Which skills and competencies smash barriers to innovation?
One of the key issues that SMEs and startups face due to their smaller size is reduced time to explore and seize possibilities. However, a narrower breadth of skills and competencies within the venture team can also hold back innovation. Emerging skill gaps can reduce a business’s innovative potential for using open data.
Skills that are particularly important (and unique) are being able to develop and understand the full range of business cases for open data. Understanding the legal aspects of open data are also central to knowing what it can and cannot be used for in innovation. Perhaps less unique, but still critical, is the need to bridge the gaps between the technical side of data science and ‘softer’ management skills, to use open data to create new products and to develop market intelligence which identifies customer needs. At the heart of this are relationship management skills, to work with external open data publishers and consumers to assist in co-innovation.

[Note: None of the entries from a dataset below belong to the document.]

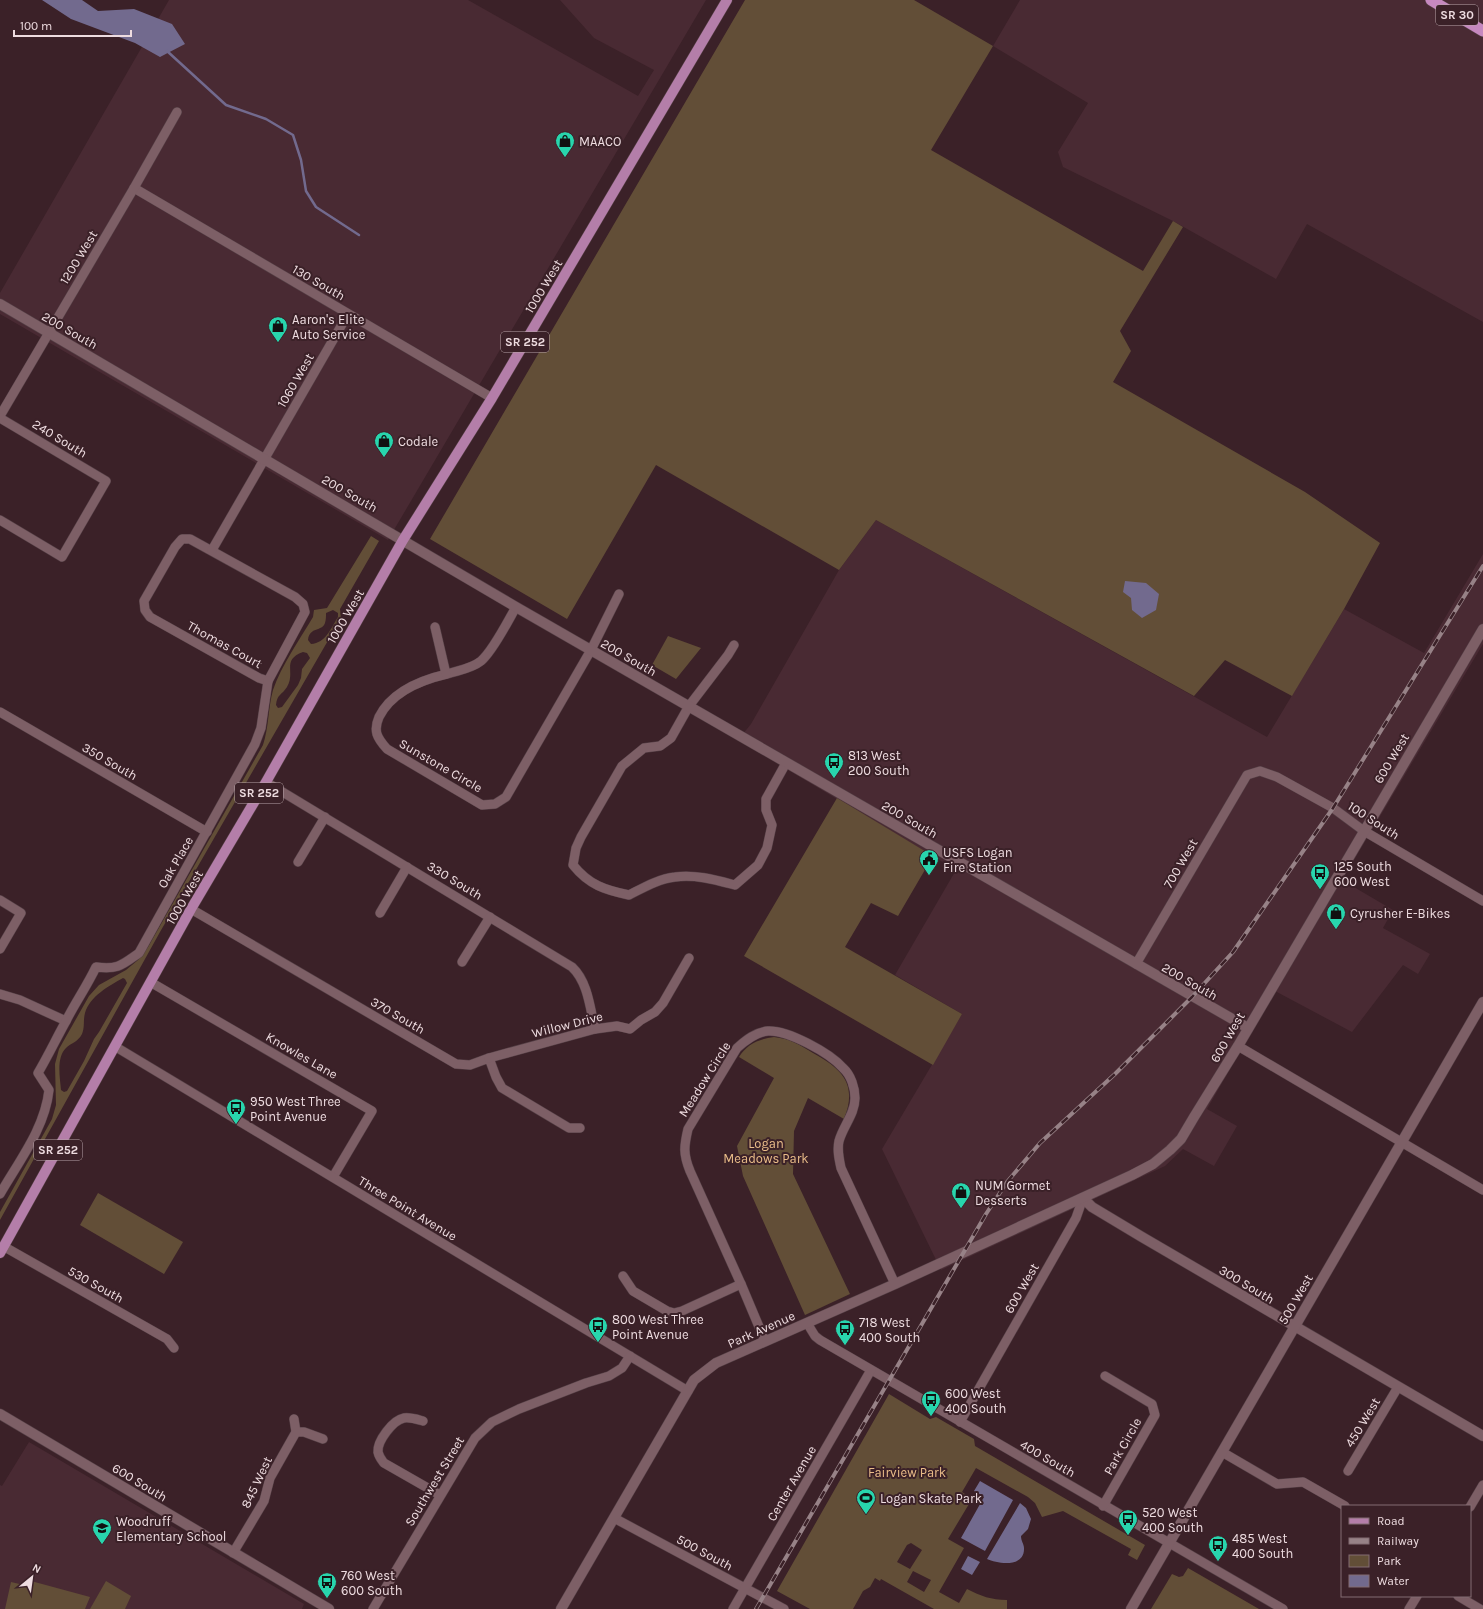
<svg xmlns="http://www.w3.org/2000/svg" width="1483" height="1609" font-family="Karla,sans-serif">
<rect width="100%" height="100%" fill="#3b2128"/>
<g fill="#492a33">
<polygon points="169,0 468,0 638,96 654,70 594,38 560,0 706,0 388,540 0,314 0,293"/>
<polygon points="1020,0 1483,0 1483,322 1307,224 1276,279 1173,221 1063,167 1058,152 1088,103 993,46"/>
<polygon points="876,520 1267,737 1344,609 1424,653 1483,554 1483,644 1342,880 1393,910 1383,928 1430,954 1418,974 1403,965 1352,1032 1275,991 1207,1109 1237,1126 1214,1166 1183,1149 1165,1166 941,1270 882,1149 962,1014 895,975 956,870 738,740 751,724 839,570"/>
<polygon points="29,1442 304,1604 302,1609 0,1609 0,1485 2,1486"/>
</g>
<g fill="#624e37" fill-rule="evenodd">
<polygon points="745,0 914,0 993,46 931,150 1143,271 1173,221 1183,227 1120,331 1131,351 1113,382 1305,492 1380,543 1344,609 1292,696 1225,660 1194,696 876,520 839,570 656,465 567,619 430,539"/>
<path d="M371,536L379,541L340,609L341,618L160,932L0,1220V1212L52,1119L56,1105L55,1064L59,1049L89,996L99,985L126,970L138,960L148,947L263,745C269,727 268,708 273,690C281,666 300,639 313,617L314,610L327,608ZM333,610L338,613V617C331,628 326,643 311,644L308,640C310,626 322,632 325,623C326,620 326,616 326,613ZM303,652L307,653L310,658L302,669L301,678L298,685L282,707L278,708L276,705C277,694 282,695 287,687C296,672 281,660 303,652ZM123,978L125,979L127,983L99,1032L94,1039L84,1061L67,1091L64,1092L61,1090C60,1077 56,1058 66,1048C71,1043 78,1042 82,1034C85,1027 83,1020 85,1013C90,996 109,986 123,978Z"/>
<polygon points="668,636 701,648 676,679 652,665"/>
<polygon points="837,798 933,856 898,916 871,903 845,947 962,1014 933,1065 744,956"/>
<path d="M774,1037C791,1039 798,1044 813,1053C842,1069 858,1084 844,1119L808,1098L794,1131L793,1174L850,1294L805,1315L743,1176L737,1146L774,1078L739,1057C747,1044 759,1039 774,1037Z"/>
<polygon points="98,1193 183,1242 164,1274 80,1225"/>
<path d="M889,1394L930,1419L936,1417L974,1439L975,1446L1145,1545L1137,1560L1128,1555L1131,1549L1063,1511L1042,1517L1035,1503L1028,1497L976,1468L962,1492L972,1499L948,1539L964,1548L939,1592L959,1603L967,1589C981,1596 991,1600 1007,1600V1609H934L881,1579L880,1581L875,1578L870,1587L863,1591L853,1609H810L777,1591ZM911,1543L922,1550L910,1569L897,1562L907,1545ZM913,1571L931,1580L924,1592L907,1582Z"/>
<polygon points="1188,1568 1259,1609 1151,1609 1172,1574 1179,1577 1183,1576"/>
<polygon points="31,1581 90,1597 85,1609 5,1609 11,1582 28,1586"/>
<polygon points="106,1581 131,1596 125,1609 90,1609"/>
</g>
<g fill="#726a8e">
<polygon points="42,0 82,0 98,11 134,9 172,24 185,44 160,57 135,43 71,19"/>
<polygon points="1125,581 1146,583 1159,594 1156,610 1142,618 1132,610 1131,598 1123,592"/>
<polygon points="980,1481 1013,1500 985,1551 961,1538 984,1497 974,1491"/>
<path d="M1020,1503L1026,1508L1031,1519L1028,1529L1021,1536C1021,1541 1024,1544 1024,1548C1025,1568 998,1564 987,1559Z"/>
<polygon points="968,1556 980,1562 972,1575 961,1569"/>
</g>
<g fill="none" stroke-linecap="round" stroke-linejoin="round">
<polyline stroke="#726a8e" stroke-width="2.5" points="167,51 226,105 266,119 293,135 301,160 306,191 316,207 359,235"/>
<defs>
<g id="minor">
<polyline points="134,188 492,398"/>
<polyline points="0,416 134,188 177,112"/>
<polyline points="0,418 106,481 62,557 0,520"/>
<polygon points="182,539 190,539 295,597 303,604 305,612 268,681 259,678 150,617 145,610 144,601 175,547"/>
<polyline points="212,550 348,314"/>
<path d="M516,607C508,621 493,651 481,661C471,669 459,670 447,674C421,680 392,691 379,717C373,731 377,738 387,749L482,805L495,804L506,797L591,650L619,594"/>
<polyline points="435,627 446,674"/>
<path d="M734,645L728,655L689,706L671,738L660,746L644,748L622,766L581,837L576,848L573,865C589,885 605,890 629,895C643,888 658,879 675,877C695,874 716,880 735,885L758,865L767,848L772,825L766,810V799L786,763"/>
<polyline points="0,712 207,832"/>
<path d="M266,782L572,967C588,982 590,1008 595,1029"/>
<polyline points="298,862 325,817"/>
<polyline points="0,900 21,913 0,949"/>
<polyline points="191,909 456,1064 470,1065 489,1058 496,1077 502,1088 569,1128 580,1128"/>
<polyline points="380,913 407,867"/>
<polyline points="462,962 490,917"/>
<polyline points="1136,964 1247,775 1260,771 1277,777 1333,808 1364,831 1483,901"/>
<polyline points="152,983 372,1111 333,1177"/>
<polyline points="0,994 20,1000 66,1021"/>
<polyline points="1238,1046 1483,1190"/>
<polyline points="116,1047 688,1391"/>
<polyline points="489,1058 595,1029 617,1026 630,1029 641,1020 655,1012 663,1003 689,958"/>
<path d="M0,1194C19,1161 45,1128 49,1090L38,1073C48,1056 56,1039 66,1021C75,1003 87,986 96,967C118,970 122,965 139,953L255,744L261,728L268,681"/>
<polyline points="3,1246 167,1339 174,1348"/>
<polyline points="623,1276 633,1291 667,1311 674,1313 682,1311 741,1284"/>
<polyline points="807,1323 815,1336 820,1340 1283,1609"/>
<path d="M765,1341L741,1284L690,1171C683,1154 684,1146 688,1129L737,1048C746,1040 756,1032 768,1031C788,1030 830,1053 843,1068C851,1075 855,1088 855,1098C855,1114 843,1126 839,1141C837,1150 839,1159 841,1168L895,1284"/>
<path d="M423,1421C416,1419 410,1417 404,1418C393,1420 377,1441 378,1452C379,1457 381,1459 384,1463L440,1495"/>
<polyline points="960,1422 1076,1218 1083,1198"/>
<polyline points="296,1432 304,1432 323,1439"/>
<polyline points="1222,1452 1277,1484 1303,1482 1345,1506"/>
<polyline points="1348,1471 1398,1387"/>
<polyline points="1103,1506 1155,1415 1152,1404 1105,1376"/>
<polyline points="1470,1507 1483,1485"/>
<polyline points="614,1518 784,1609"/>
<polyline points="233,1553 264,1501 270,1478 296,1432 294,1419"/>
<polyline points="1458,1596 1480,1609"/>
<polyline points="373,1609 475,1438 492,1422 519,1409 586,1383 609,1376 622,1368 630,1356"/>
<polyline points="733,1609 871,1370"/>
<polyline points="1409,1609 1417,1596"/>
</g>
<g id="tertiary">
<polyline points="0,304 516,607 1248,1028"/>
<polyline points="1083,1198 1092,1207 1142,1237 1483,1436"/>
<polyline points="0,1414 329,1609"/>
<polyline points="561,1609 694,1380 716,1363 895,1284 1132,1175 1153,1164 1170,1150 1181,1139 1194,1117 1238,1046 1483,629"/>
<polyline points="1131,1609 1483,1002"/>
</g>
<polyline id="primary" points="0,1253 191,909 266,782 403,540 492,398 727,0"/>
<polyline id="trunk" points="1431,0 1483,31"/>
</defs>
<use href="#minor" stroke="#564147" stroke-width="10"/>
<use href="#tertiary" stroke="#564147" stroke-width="11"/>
<use href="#primary" stroke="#564147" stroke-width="11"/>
<use href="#trunk" stroke="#564147" stroke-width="12"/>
<use href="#minor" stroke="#7d5f66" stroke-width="9"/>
<use href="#tertiary" stroke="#7d5f66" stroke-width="10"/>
<use href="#primary" stroke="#b47ea9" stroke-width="10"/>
<use href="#trunk" stroke="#c688bf" stroke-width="11"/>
<defs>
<polyline id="rail" points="756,1609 986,1214 1007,1182 1040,1143 1115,1074 1192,997 1233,952 1333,808 1483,566"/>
</defs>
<use href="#rail" stroke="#978287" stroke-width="4"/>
<use href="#rail" stroke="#3b2128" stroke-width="2.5" stroke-dasharray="8" stroke-linecap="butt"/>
</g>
<defs>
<symbol id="shop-pin" viewBox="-11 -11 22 30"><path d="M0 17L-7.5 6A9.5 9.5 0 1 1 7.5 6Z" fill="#28d5ad" stroke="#3b2128"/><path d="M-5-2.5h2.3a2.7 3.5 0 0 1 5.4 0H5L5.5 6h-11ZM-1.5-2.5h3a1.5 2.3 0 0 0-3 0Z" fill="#111"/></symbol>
<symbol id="bus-pin" viewBox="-11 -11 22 30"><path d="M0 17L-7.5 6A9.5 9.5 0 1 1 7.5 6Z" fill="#28d5ad" stroke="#3b2128"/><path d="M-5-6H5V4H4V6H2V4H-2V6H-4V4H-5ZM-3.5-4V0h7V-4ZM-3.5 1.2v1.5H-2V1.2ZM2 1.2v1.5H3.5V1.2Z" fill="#111"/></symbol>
<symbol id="civic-pin" viewBox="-11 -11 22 30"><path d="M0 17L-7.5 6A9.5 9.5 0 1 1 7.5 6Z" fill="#28d5ad" stroke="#3b2128"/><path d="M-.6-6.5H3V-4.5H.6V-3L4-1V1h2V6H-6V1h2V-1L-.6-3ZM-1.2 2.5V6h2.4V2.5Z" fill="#111"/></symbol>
<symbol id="stadium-pin" viewBox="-11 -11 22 30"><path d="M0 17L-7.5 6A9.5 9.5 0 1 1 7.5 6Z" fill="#28d5ad" stroke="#3b2128"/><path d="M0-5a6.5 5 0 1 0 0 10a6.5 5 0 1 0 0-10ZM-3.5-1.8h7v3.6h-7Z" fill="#111"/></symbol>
<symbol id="school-pin" viewBox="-11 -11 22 30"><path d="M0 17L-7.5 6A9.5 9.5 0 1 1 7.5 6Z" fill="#28d5ad" stroke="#3b2128"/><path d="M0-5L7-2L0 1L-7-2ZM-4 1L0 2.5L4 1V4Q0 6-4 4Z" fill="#111"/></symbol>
</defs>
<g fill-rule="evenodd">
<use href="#shop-pin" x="554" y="130" width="22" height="30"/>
<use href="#shop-pin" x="267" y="315" width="22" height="30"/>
<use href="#shop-pin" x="373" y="430" width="22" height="30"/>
<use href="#bus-pin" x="823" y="751" width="22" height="30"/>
<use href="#civic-pin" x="918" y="848" width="22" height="30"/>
<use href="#bus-pin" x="1309" y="862" width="22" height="30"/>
<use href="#shop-pin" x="1325" y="902" width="22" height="30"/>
<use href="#bus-pin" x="225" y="1097" width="22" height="30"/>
<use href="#shop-pin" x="950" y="1181" width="22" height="30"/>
<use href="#bus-pin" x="587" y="1315" width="22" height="30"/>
<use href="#bus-pin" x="834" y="1318" width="22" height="30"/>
<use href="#bus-pin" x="920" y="1389" width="22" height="30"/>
<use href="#stadium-pin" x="855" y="1487" width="22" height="30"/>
<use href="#bus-pin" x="1117" y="1508" width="22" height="30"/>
<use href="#school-pin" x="91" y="1517" width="22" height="30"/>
<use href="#bus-pin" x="1207" y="1534" width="22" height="30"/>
<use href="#bus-pin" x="316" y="1571" width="22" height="30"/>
</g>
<g text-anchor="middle" stroke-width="4" stroke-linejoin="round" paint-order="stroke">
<g fill="#3b2128" stroke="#b8a4a9" stroke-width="1">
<rect x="1436" y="5" width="42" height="20" rx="3"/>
<rect x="501" y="332" width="48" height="20" rx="3"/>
<rect x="235" y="783" width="48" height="20" rx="3"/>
<rect x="34" y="1140" width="48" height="20" rx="3"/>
</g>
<g font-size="12" font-weight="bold" fill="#eedce0">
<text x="1457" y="19">SR 30</text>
<text x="525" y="346">SR 252</text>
<text x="259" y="797">SR 252</text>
<text x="58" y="1154">SR 252</text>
</g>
<g font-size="13" fill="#eedce0" stroke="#3b2128" text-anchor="start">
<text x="579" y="146">MAACO</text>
<text x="292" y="324">Aaron's Elite<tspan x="292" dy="15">Auto Service</tspan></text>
<text x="398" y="446">Codale</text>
<text x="848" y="760">813 West<tspan x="848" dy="15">200 South</tspan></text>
<text x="943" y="857">USFS Logan<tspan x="943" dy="15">Fire Station</tspan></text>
<text x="1334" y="871">125 South<tspan x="1334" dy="15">600 West</tspan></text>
<text x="1350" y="918">Cyrusher E-Bikes</text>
<text x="250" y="1106">950 West Three<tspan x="250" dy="15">Point Avenue</tspan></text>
<text x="975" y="1190">NUM Gormet<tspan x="975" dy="15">Desserts</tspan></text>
<text x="612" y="1324">800 West Three<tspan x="612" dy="15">Point Avenue</tspan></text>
<text x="859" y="1327">718 West<tspan x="859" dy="15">400 South</tspan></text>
<text x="945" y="1398">600 West<tspan x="945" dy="15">400 South</tspan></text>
<text x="880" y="1503">Logan Skate Park</text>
<text x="1142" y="1517">520 West<tspan x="1142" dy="15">400 South</tspan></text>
<text x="116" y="1526">Woodruff<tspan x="116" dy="15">Elementary School</tspan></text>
<text x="1232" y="1543">485 West<tspan x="1232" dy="15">400 South</tspan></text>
<text x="341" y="1580">760 West<tspan x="341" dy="15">600 South</tspan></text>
</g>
<g font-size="13" fill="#eedce0" stroke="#3b2128">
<text transform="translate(78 257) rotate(-59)" y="5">1200 West</text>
<text transform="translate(319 282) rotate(30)" y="5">130 South</text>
<text transform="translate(543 286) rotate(-59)" y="5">1000 West</text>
<text transform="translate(70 330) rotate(30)" y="5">200 South</text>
<text transform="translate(295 380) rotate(-60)" y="5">1060 West</text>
<text transform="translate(60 438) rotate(31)" y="5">240 South</text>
<text transform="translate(350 493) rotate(30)" y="5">200 South</text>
<text transform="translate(345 616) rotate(-60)" y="5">1000 West</text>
<text transform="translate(225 644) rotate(29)" y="5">Thomas Court</text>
<text transform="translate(629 657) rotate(30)" y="5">200 South</text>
<text transform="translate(1391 758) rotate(-59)" y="5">600 West</text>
<text transform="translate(110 761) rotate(30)" y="5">350 South</text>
<text transform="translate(441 765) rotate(30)" y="5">Sunstone Circle</text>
<text transform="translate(910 819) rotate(30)" y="5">200 South</text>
<text transform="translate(1374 820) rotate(33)" y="5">100 South</text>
<text transform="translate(175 862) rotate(-60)" y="5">Oak Place</text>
<text transform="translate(1180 863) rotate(-60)" y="5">700 West</text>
<text transform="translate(455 880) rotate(31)" y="5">330 South</text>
<text transform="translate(184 897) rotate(-60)" y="5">1000 West</text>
<text transform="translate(1190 981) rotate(30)" y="5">200 South</text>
<text transform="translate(398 1015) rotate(30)" y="5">370 South</text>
<text transform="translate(567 1024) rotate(-14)" y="5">Willow Drive</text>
<text transform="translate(1227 1037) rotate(-60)" y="5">600 West</text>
<text transform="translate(302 1055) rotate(30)" y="5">Knowles Lane</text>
<text transform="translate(704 1079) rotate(-58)" y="5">Meadow Circle</text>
<text transform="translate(408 1208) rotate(31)" y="5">Three Point Avenue</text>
<text transform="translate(96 1284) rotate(29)" y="5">530 South</text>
<text transform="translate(1247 1284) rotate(31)" y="5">300 South</text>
<text transform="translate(1021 1288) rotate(-60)" y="5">600 West</text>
<text transform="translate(1295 1299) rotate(-60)" y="5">500 West</text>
<text transform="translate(761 1329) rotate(-24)" y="5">Park Avenue</text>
<text transform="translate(1362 1422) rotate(-59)" y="5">450 West</text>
<text transform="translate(1122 1446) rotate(-61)" y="5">Park Circle</text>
<text transform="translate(1048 1458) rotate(30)" y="5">400 South</text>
<text transform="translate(434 1481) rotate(-59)" y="5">Southwest Street</text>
<text transform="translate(140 1482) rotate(31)" y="5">600 South</text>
<text transform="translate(256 1482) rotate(-65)" y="5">845 West</text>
<text transform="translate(791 1483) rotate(-60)" y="5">Center Avenue</text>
<text transform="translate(705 1552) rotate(28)" y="5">500 South</text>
</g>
<g font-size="13" fill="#eabd89" stroke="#3b2128">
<text x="766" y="1148">Logan<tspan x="766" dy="15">Meadows Park</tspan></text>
<text x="907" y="1477">Fairview Park</text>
</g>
</g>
<rect x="1341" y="1505" width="130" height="92" fill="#3b2128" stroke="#836c72"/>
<rect x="1349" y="1518" width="20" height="6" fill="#b47ea9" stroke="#836c72"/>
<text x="1377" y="1525" font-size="12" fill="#eedce0">Road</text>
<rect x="1349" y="1538" width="20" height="6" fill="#978287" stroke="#836c72"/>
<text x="1377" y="1545" font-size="12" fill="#eedce0">Railway</text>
<rect x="1349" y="1555" width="20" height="12" fill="#624e37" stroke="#836c72"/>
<text x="1377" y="1565" font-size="12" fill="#eedce0">Park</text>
<rect x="1349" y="1575" width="20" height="12" fill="#726a8e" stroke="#836c72"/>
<text x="1377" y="1585" font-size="12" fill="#eedce0">Water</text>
<g transform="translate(32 1577) rotate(29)" stroke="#3b2128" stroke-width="3" paint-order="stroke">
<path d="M0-3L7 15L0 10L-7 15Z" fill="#eedce0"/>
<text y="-6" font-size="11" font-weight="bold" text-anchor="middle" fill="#eedce0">N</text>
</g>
<path d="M14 30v6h117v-6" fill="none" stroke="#eedce0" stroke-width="2"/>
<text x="20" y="30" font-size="12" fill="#eedce0" stroke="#3b2128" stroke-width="3" paint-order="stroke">100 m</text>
</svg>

Wider organisational capabilities are important to any business, but for users of open data some specific expertise is also needed. Unsurprisingly, an open culture is required to facilitate relationships and the sharing of knowledge with external partners to make your innovations work. Beyond the individual skills of relationship management, the business needs to be connected to open data publishers and consumers across all levels of the SME, to learn and share knowledge as well as open data.
To defend against imitators, SMEs need to be able to innovate continually and stay ahead of competitors – in other words, ‘new’ needs to be business as usual. Finally, the SME needs to be able to retain and hire a mix of interdisciplinary talent. Technical skills, to capture the value of open data, but also ‘softer’ management expertise to understand the demand for new innovations and products. While this sounds obvious, a failure to balance different sets of expertise and to facilitate clear dialogue and understanding between, say, data scientists and marketers, will undermine the ability to innovate.
Identify and address skill and capability gaps
SMEs and startups should undertake gap analyses to identify where key open data skills and competencies are missing or underdeveloped. Where possible, businesses may need to seek new hires to capture these specific capabilities, or undertake external training to help gain the skills and competencies to accelerate open data innovation. Open data use is virtually free, but this doesn’t guarantee innovations will be successful. SMEs need to invest in developing their skills and competencies, because innovative SMEs and startups are only as good as their team, and successful teams need to excel in catching and adopting open data.